Dr. Mires testified that the use of cadaver dogs "in trying to determine the existence or the one-time existence of human remains at a particular location is a concept that is widely accepted in the forensic anthropology and pathology fields." Despite this reliance, a dog can falsely alert because water flowing from the site of a human cadaver may cause the dogs to alert at a place removed from the spot where a body was buried or because the dog is fatigued or because the handler misreads a dog's actions.
The trial court, however, denied the motion in limine. After Hadden was convicted, he appealed, claiming, inter alia, "that the evidence regarding the alerts by the cadaver dogs was inadmissible because 'it was unreliable' under Frye/Reed and Maryland Rule 5-702." Specifically, Hadden argued that
The process of training dogs to alert on the products of decomposition, as opposed to training them to alert on cadavers themselves, is not generally accepted within the scientific community, and accordingly, it does not meet the standard set forth in Md. Rule 5-702 or in the Frye/Reed cases. As argued supra, Dr. Mires admitted that research into this training and use of dogs is in the preliminary stages, and is not yet fully accepted. It is not sufficient to show, to a reasonable degree of scientific certainty, that human remains are or have been present. Since this technique for finding and identifying soil in which human remains were once present is not generally accepted by the scientific community, the judge erred in admitting evidence relating to it.

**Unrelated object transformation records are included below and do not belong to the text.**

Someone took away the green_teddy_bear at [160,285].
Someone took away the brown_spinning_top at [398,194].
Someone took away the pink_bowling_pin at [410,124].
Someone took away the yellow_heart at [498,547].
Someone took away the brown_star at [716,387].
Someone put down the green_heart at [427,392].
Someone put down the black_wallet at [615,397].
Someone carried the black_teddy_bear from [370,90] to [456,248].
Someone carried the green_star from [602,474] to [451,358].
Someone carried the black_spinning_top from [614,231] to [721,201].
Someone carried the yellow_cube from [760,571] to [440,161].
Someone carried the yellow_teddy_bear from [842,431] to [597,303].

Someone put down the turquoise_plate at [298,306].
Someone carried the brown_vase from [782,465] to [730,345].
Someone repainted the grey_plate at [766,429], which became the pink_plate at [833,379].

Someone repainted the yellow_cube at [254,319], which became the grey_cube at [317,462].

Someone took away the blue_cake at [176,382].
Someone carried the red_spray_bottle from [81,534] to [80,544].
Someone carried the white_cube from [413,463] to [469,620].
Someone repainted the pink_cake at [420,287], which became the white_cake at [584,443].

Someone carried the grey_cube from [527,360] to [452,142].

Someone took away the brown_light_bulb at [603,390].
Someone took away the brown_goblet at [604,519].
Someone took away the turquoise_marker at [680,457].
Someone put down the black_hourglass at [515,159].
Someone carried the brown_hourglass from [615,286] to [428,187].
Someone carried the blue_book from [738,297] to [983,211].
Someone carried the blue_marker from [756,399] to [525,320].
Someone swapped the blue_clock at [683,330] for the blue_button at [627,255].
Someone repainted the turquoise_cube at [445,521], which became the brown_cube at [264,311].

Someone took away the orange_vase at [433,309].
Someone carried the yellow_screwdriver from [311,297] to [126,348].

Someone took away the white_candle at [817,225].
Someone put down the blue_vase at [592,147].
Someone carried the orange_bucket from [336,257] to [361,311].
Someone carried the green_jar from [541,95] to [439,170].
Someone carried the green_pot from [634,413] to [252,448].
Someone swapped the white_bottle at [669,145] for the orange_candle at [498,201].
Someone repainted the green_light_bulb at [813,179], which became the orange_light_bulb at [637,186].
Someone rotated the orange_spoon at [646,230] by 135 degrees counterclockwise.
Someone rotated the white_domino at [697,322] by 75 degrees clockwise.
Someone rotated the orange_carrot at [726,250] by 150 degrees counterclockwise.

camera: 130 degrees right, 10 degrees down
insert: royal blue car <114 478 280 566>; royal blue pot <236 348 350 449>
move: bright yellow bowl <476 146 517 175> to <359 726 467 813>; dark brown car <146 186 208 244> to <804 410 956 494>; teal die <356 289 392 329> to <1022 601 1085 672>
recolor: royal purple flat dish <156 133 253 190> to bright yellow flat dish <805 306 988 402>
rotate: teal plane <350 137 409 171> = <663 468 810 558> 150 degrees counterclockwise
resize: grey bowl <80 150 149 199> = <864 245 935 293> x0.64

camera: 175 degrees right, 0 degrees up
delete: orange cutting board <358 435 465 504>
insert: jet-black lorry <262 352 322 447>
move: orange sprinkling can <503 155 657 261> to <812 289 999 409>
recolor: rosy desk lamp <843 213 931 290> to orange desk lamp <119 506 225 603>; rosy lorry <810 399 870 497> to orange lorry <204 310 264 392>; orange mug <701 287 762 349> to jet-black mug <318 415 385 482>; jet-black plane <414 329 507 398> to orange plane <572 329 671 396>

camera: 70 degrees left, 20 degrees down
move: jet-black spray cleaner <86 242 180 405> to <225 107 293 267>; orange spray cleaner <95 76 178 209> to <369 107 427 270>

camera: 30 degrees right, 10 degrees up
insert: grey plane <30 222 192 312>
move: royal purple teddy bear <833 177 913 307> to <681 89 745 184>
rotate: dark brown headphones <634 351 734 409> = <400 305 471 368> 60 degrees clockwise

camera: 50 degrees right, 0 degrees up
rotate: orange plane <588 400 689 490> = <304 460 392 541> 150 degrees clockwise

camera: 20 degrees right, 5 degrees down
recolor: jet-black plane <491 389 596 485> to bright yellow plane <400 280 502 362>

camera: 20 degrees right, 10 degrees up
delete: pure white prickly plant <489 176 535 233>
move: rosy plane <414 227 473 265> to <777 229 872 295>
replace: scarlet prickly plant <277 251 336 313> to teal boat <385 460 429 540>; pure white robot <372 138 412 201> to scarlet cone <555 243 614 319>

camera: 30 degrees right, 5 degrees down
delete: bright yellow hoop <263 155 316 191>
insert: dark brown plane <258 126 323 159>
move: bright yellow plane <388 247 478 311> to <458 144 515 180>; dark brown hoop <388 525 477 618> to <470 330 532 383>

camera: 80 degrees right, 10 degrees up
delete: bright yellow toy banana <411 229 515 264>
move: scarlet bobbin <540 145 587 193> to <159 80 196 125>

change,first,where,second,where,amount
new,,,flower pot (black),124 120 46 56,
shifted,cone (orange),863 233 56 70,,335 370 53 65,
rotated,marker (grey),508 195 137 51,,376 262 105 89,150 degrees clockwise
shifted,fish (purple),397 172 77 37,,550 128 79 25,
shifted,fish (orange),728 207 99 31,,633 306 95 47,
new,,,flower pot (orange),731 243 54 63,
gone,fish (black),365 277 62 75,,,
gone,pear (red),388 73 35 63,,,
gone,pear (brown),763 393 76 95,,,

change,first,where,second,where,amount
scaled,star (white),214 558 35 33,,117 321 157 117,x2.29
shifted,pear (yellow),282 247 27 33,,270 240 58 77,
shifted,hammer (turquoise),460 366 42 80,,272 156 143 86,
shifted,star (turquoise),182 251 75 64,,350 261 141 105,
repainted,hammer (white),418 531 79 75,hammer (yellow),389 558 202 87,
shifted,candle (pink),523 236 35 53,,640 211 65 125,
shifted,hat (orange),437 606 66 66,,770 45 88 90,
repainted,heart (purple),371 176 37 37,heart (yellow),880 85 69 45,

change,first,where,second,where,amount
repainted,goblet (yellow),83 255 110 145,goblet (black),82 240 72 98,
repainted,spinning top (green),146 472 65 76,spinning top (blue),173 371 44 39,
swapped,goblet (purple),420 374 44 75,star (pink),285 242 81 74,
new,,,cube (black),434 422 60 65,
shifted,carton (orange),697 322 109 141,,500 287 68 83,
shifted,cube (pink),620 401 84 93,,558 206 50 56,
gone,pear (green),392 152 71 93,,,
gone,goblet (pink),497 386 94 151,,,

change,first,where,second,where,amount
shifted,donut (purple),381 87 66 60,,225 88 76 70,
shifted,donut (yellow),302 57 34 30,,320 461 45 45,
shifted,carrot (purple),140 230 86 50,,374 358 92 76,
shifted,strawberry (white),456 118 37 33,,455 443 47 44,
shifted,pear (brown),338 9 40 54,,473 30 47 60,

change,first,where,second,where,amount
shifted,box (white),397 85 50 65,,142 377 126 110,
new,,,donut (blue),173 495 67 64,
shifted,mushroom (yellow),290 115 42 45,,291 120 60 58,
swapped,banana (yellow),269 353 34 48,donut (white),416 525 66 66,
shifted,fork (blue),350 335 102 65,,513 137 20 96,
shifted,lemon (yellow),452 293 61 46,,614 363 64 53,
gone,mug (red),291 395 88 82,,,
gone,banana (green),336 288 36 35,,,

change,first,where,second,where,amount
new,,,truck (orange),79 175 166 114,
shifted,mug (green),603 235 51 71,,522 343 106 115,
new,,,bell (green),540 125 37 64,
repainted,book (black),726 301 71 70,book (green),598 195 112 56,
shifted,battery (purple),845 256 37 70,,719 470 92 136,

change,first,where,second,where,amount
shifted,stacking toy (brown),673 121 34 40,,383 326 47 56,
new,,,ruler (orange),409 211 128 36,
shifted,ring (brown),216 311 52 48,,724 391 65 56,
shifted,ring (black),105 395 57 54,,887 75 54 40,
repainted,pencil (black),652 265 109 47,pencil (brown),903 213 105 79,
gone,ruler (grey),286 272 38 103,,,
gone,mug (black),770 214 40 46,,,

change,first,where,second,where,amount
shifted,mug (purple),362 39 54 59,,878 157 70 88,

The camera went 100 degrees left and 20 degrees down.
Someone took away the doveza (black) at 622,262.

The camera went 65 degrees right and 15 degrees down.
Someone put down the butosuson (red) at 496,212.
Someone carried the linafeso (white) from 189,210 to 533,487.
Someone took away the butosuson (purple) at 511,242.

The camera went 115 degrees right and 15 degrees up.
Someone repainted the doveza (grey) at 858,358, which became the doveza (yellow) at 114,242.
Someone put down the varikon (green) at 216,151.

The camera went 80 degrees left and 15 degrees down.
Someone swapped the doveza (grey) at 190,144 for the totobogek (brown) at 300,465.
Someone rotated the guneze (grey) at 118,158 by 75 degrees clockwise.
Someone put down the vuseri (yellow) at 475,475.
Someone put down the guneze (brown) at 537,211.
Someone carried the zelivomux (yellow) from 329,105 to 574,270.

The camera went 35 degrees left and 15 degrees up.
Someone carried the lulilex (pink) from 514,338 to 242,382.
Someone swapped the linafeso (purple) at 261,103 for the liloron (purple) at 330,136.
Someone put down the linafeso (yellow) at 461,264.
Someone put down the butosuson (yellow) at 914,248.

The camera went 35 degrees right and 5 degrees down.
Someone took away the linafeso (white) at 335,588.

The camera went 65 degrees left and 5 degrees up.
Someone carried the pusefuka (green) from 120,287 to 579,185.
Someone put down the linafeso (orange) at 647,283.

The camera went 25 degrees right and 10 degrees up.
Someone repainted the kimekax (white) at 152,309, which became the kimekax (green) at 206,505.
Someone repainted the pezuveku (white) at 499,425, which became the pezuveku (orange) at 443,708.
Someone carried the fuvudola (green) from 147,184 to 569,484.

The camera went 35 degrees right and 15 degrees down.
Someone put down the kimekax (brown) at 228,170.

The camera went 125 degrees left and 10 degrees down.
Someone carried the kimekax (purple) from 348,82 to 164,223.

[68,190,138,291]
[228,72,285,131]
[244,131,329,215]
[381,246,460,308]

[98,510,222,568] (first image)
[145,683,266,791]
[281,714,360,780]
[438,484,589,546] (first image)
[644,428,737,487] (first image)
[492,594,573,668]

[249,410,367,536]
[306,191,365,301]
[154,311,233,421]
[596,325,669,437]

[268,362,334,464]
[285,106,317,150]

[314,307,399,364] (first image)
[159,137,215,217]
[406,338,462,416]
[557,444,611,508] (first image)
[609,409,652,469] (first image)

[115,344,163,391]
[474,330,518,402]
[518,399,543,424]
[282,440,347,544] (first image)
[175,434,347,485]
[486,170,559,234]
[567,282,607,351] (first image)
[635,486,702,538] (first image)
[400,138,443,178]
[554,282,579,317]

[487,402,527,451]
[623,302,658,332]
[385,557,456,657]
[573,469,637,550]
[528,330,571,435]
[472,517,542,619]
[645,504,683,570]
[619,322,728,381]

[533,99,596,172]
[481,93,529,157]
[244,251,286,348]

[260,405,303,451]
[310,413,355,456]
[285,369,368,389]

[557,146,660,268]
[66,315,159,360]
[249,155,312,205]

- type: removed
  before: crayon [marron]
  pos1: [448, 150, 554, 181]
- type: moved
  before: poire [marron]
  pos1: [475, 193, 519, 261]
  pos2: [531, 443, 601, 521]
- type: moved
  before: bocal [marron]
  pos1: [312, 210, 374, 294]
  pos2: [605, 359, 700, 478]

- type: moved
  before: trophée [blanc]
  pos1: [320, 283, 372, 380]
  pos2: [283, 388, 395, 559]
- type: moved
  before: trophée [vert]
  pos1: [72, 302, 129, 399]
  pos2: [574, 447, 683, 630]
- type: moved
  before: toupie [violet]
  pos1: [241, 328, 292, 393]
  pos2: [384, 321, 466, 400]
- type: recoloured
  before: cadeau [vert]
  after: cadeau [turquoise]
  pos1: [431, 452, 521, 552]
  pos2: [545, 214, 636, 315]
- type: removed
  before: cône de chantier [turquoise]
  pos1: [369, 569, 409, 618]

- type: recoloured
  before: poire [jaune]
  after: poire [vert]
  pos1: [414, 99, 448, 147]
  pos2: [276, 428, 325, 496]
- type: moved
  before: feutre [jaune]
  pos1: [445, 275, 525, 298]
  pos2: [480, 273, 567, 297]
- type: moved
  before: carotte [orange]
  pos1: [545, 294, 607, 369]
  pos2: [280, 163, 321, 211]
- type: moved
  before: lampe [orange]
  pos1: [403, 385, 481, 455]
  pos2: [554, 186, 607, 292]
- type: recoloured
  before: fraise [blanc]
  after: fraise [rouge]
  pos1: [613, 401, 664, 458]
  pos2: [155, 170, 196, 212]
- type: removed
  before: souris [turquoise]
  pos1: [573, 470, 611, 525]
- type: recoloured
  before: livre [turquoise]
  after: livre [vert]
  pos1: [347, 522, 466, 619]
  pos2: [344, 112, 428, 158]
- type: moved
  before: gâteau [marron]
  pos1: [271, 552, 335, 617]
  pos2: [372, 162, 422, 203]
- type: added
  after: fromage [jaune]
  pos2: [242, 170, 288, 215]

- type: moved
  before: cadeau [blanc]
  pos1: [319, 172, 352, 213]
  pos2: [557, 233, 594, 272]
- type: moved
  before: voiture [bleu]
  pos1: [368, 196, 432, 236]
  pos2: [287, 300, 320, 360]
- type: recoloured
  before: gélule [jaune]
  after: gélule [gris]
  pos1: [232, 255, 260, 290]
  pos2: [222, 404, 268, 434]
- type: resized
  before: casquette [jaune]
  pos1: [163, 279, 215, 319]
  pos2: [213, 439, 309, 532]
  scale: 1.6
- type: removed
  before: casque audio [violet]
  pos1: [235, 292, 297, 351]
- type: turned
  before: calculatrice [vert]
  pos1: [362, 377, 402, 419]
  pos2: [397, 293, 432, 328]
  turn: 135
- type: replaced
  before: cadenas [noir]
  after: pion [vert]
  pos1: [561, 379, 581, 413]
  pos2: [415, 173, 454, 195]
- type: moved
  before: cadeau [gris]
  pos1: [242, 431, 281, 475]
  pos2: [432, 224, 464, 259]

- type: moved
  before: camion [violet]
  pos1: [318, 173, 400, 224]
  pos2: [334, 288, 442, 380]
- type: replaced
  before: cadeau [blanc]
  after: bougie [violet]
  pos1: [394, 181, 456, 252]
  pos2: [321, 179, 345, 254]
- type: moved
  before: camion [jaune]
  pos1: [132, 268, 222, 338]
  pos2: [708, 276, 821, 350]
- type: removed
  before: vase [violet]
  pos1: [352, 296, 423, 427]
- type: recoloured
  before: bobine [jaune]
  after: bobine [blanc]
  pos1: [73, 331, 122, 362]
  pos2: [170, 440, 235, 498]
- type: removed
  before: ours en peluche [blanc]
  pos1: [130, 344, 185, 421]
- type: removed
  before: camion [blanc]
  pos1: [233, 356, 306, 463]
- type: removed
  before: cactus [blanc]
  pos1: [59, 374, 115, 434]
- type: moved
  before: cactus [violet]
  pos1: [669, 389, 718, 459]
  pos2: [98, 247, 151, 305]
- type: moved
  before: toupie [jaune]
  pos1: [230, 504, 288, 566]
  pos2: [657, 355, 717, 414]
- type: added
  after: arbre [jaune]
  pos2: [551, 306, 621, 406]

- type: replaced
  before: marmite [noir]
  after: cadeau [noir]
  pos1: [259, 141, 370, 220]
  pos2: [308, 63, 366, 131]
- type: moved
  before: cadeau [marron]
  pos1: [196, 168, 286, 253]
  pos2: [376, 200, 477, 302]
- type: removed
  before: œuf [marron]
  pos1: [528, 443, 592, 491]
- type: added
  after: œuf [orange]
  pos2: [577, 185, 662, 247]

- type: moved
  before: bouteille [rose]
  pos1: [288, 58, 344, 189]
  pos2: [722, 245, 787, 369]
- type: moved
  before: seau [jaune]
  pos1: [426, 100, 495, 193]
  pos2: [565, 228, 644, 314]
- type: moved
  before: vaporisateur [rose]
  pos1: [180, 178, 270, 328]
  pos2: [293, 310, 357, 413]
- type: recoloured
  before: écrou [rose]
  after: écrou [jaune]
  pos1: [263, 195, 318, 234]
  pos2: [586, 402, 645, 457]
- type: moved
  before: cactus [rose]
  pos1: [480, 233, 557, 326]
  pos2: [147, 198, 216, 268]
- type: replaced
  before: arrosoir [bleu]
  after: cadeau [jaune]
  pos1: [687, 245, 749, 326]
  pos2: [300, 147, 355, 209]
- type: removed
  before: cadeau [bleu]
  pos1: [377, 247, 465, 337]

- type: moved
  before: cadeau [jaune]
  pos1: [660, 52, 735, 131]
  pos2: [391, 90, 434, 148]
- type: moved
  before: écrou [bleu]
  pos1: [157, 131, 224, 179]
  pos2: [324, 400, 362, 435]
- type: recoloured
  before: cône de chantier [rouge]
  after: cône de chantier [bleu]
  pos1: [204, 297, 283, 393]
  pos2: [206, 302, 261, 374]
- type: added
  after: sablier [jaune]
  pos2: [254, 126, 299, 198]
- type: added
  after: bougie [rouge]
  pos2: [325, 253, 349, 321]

The Court of Special Appeals of Maryland disagreed concluding that this argument was
based on a false premise, i.e., that Dr. Mires "admitted that research into [the]...training and use of dogs is in the preliminary stages, and is not yet fully accepted." Dr. Mires never testified that research that delves into the training and use of cadaver dogs is in the preliminary stages. What was, according to her testimony, in the "preliminary stages" was her own work in attempting to discover a way of detecting fat, muscle, liquid, and other human byproducts that are deposited in the soil when a human body is decomposing. And, as already mentioned, Dr. Mires said that the use of cadaver dogs in trying to determine the existence, or the one-time existence, of human remains at a particular location is a widely accepted practice in the fields of forensic anthropology and pathology. Under these circumstances, the Frye/Reed test was met.